**Exercise instructions**
With the pictures left out, print exactly the lines below that run from the one containing "Frankenmarkt. Motiviert durch die Tanzband" through the one containing "No hay valoraciones aún.".
[[ Source records open ]]
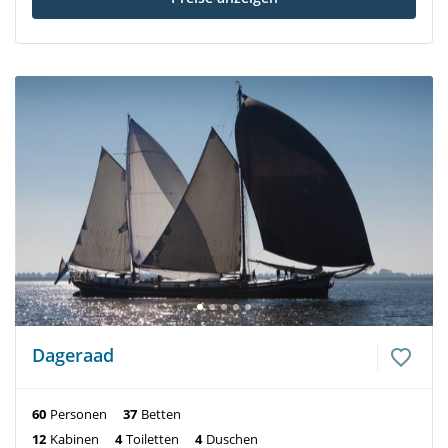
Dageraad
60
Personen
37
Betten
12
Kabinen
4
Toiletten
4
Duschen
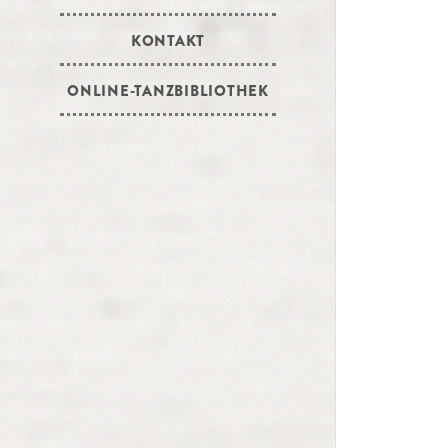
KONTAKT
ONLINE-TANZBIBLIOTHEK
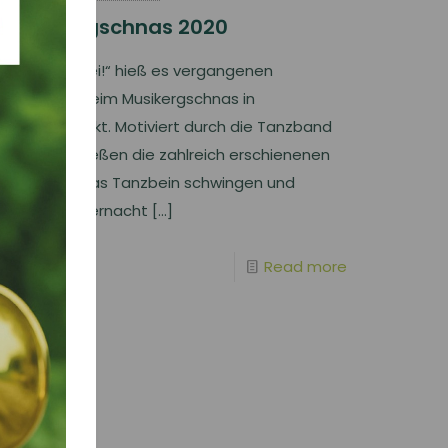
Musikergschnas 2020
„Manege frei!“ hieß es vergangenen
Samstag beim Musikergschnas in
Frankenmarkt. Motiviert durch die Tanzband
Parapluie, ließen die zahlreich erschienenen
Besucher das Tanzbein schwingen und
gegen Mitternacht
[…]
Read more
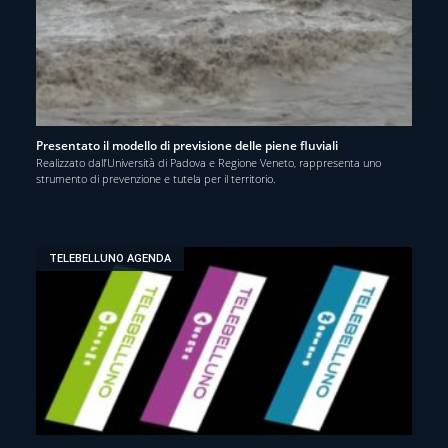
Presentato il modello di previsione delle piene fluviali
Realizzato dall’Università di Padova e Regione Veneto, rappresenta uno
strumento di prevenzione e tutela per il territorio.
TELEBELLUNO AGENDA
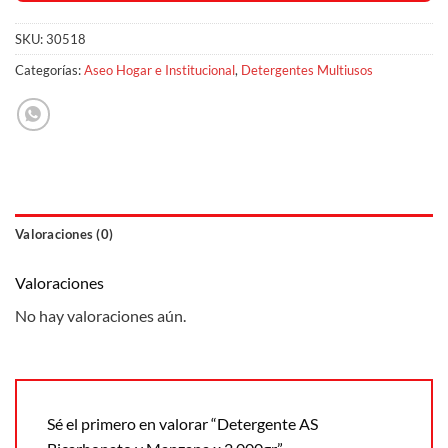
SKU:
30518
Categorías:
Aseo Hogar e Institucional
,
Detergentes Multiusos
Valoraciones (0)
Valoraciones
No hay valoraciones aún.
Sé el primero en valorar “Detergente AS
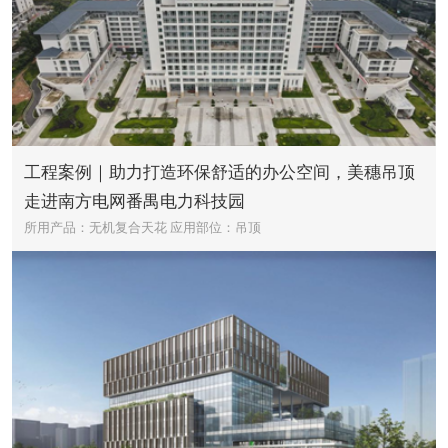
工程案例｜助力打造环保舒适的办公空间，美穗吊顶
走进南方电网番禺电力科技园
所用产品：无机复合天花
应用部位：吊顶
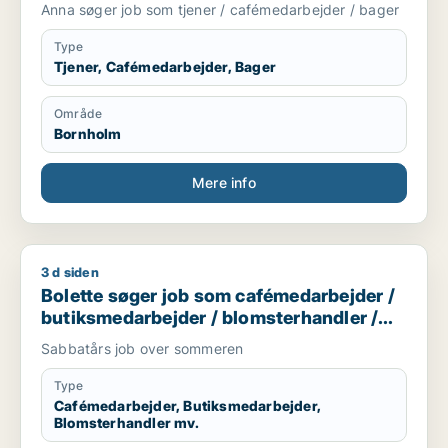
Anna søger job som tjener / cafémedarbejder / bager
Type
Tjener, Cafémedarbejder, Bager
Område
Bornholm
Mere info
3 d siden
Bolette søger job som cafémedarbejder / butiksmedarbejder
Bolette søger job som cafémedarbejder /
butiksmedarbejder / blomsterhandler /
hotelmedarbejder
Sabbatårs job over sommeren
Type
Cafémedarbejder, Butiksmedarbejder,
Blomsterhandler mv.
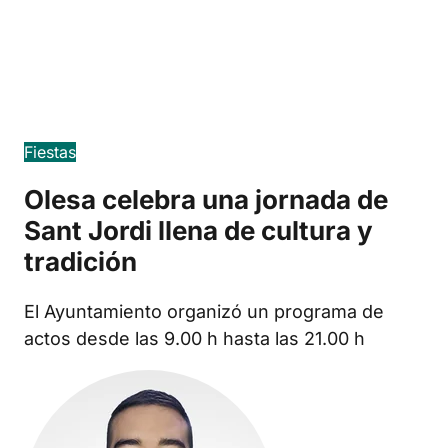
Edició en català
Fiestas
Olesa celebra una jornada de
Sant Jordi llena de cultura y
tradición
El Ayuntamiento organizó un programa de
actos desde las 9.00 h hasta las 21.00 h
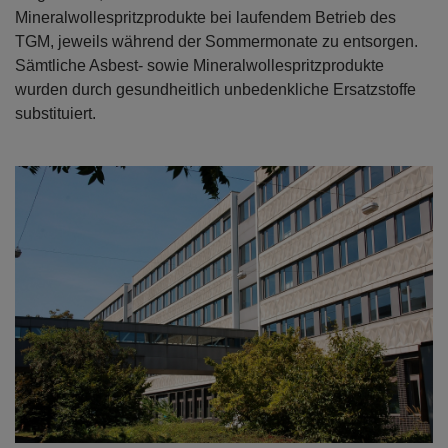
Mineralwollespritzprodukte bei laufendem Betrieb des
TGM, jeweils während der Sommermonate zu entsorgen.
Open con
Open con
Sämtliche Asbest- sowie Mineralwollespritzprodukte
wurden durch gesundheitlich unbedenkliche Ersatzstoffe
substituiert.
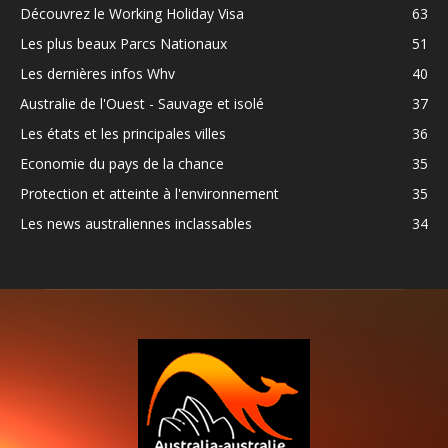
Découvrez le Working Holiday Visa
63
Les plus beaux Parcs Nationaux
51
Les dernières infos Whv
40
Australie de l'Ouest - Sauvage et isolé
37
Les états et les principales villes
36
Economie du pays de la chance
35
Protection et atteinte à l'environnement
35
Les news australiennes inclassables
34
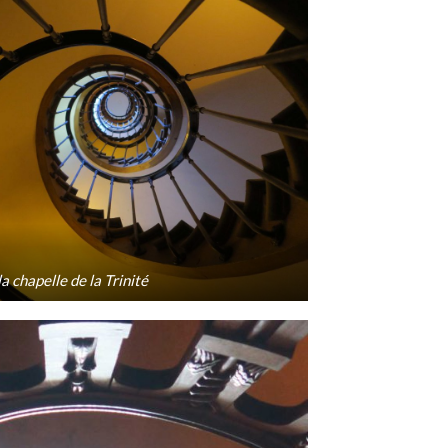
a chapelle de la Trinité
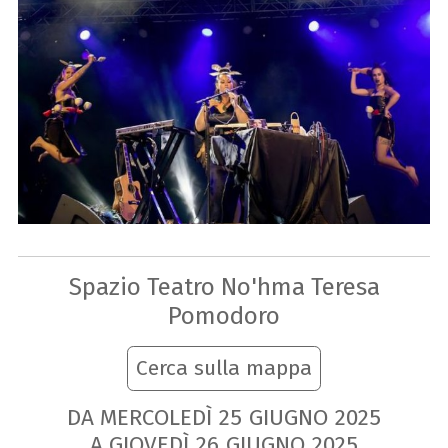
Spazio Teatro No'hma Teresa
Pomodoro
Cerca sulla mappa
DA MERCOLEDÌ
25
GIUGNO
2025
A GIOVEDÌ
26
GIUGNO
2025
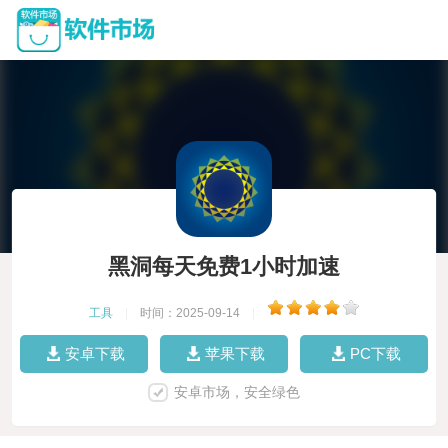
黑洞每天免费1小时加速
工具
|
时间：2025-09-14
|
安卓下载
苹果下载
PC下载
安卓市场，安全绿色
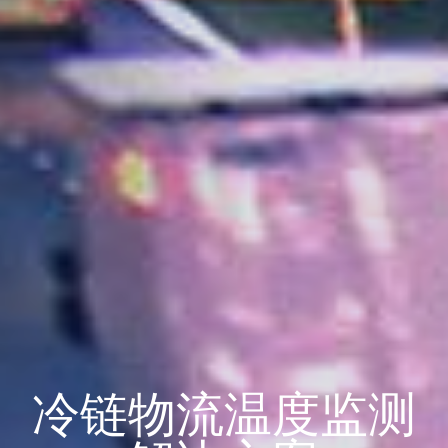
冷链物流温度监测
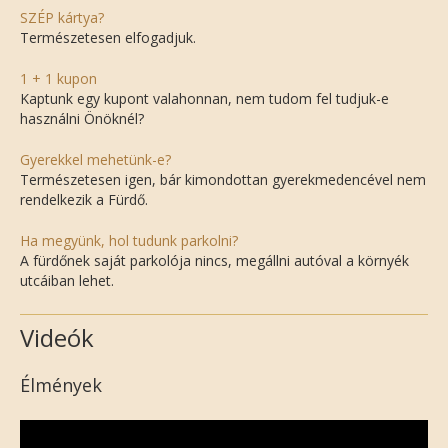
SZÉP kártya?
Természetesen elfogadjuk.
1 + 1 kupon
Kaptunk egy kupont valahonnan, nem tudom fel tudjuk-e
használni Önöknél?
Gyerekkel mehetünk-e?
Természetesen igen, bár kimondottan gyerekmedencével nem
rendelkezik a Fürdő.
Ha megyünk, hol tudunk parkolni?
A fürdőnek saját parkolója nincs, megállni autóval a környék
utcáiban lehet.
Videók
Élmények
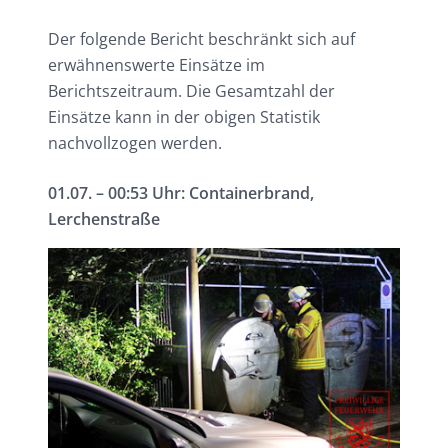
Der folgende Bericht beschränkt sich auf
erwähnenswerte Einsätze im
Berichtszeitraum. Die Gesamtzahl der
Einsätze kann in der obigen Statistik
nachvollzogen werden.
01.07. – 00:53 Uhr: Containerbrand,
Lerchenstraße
[[ Source records closed ]]
[[ Source records open ]]
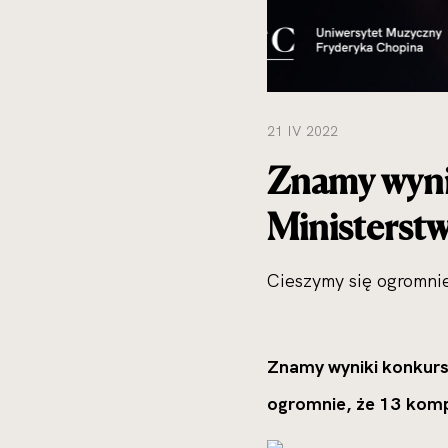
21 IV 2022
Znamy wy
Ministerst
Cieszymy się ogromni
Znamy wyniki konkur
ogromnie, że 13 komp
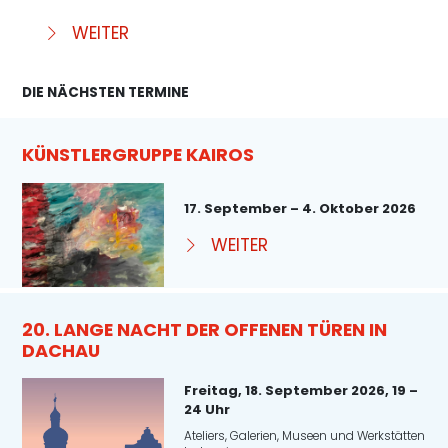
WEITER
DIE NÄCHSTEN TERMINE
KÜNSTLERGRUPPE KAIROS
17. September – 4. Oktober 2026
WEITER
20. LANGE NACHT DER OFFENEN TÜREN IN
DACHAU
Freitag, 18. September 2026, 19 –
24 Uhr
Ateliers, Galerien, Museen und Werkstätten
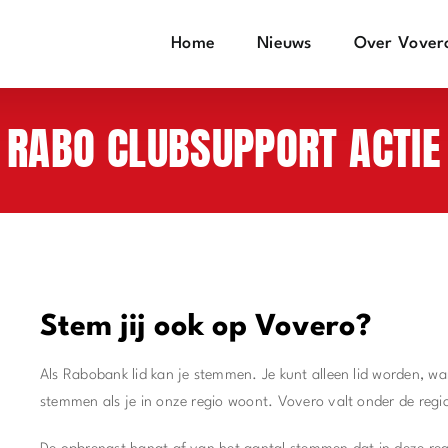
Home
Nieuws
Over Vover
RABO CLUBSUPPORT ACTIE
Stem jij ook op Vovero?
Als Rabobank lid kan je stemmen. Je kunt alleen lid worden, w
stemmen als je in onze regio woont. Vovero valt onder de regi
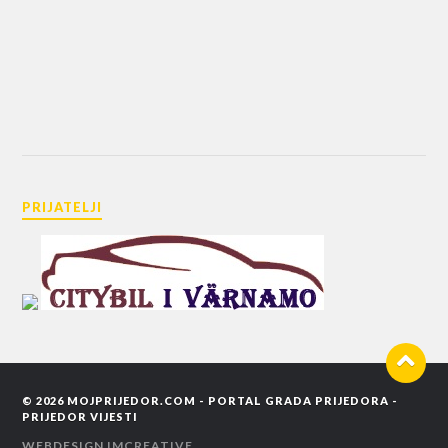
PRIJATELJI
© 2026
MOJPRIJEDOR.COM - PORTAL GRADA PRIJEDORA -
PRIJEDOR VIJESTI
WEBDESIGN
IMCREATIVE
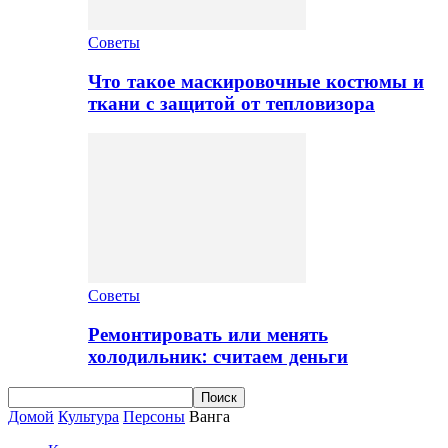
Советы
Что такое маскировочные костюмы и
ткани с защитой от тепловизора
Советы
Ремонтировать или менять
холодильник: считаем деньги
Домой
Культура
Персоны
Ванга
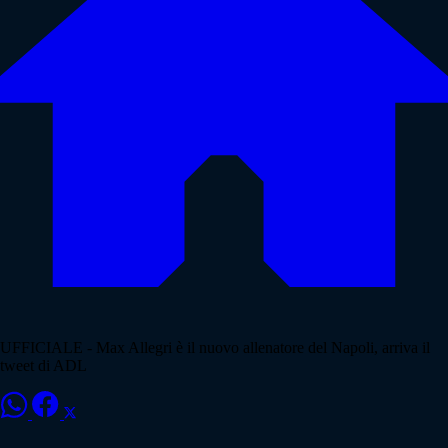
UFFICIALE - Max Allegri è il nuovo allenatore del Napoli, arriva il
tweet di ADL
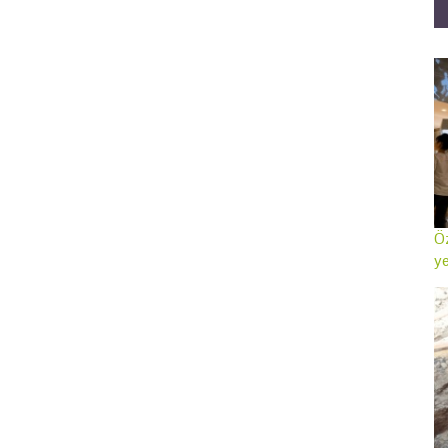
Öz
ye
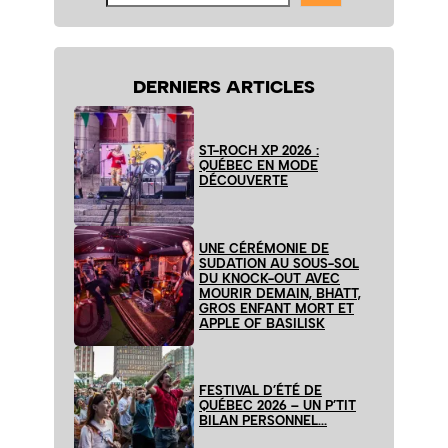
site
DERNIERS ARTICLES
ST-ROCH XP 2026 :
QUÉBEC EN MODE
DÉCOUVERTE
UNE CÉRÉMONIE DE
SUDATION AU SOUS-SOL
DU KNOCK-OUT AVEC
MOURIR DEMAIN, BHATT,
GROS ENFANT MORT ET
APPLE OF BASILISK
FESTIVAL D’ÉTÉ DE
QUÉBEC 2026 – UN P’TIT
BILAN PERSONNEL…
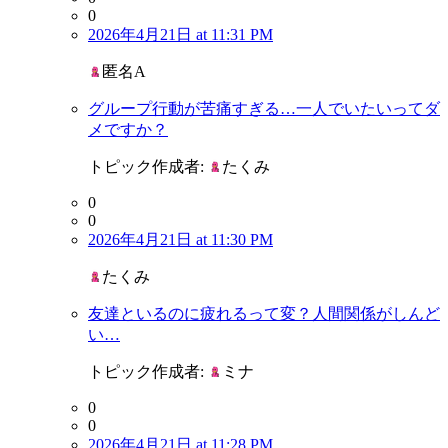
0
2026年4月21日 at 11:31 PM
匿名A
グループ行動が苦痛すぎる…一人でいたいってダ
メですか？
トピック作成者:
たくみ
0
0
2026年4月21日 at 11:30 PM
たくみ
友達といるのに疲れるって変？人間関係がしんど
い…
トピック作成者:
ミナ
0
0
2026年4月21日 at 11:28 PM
[[ Source records closed ]]
**Your response**
Frankenmarkt. Motiviert durch die Tanzband
Parapluie, ließen die zahlreich erschienenen
Besucher das Tanzbein schwingen und
gegen Mitternacht
[…]
Read more
Presentato il modello di previsione delle piene fluviali
Realizzato dall’Università di Padova e Regione Veneto, rappresenta uno
strumento di prevenzione e tutela per il territorio.
TELEBELLUNO AGENDA
SKU:
30518
Categorías:
Aseo Hogar e Institucional
,
Detergentes Multiusos
Valoraciones (0)
Valoraciones
No hay valoraciones aún.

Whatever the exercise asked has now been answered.